Ce procédé d’acceptation de l’amour vénal se doublait d’une chasse 607 acharnée contre ses formes sauvages. Les filles insoumises, occasionnelles ou non, qui racolaient dans les rues ou dans les débits les plus louches, faisaient l’objet de la répression policière – notamment parce que, plus que d’autres, elles propageaient le mal vénérien. Lorsqu’elles s’affichaient dans l’horizon policier, elles étaient immédiatement menées auprès du responsable du service des mœurs. Avant d’être inscrites sur les registres officiels, une enquête de moralité était menée à leur encontre durant une quinzaine de jours. Elles pouvaient, le cas échéant, être raccompagnées dans leur pays si elles n’étaient pas lyonnaises, transférées à l’Antiquaille pour être soignées, emprisonnées (la sanction pénale ne pouvait excéder 20 jours d’emprisonnement) ou libérées si elles trouvaient un travail stable et paraissaient vouloir se ranger 608 . En 1808, les « vourgineuses », fréquentant de jour les lieux isolés de Perrache et la nuit les décombres de la place Bonaparte, furent poursuivies par la police et, pour les étrangères, reconduites dans leur commune 609 .

Notes
600.

Id., Lettre du maire de Lyon au préfet du Rhône, 25/11/1820.

601.

« [Puisque] la loi ne pourrait exister sans reconnaître en quelque sorte le droit à la débauche […] ». ADR, 5 M 18, Réponse au mémorandum anglais sur la police sanitaire en France rédigée par le médecin en chef du service sanitaire de Lyon, 05/12/1869.

602.

Id., Ordonnance de police municipale, 04/05/1843.

603.

Notons qu’en 1813, l’ordonnance, de façon assez naïve, enjoignait seulement aux prostituées de se faire connaître des autorités sans que la police n’eut à les rechercher.
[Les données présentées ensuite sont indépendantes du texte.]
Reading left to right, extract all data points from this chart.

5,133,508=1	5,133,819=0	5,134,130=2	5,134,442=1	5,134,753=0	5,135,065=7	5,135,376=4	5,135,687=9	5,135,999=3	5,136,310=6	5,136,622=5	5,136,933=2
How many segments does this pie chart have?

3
Cf. ADR, 5 M 19, Ordonnance de police municipale, 27/07/1813.

604.

AML, I1 250-256.

605.

« Toute femme qui se livre notoirement à la prostitution est réputée fille publique. A défaut de demande en inscription, elle sera inscrite d’office […] ». ADR, 5 M 18, Ordonnance de police municipale, 04/05/1843.

606.

AML, I1 84, Lettre du maire de Lyon au commissaire de police de la Halle aux blés, 22/01/1822.

607.

On ne saurait trouver de terme plus juste, les autorités parlant elles-mêmes de « battue » – nouvelle preuve de l’animalité supposée de la populace. ADR, 4 M 508, Lettre du maire de Lyon au préfet du Rhône, 10/07/1822.

608.

ADR, 5 M 18, Rapport de l’inspecteur du service des mœurs adressé au secrétaire général pour la police, 06/02/1878.

609.

ADR, 4 M 508, Lettre du maire de Lyon au préfet du Rhône, 23/07/1808.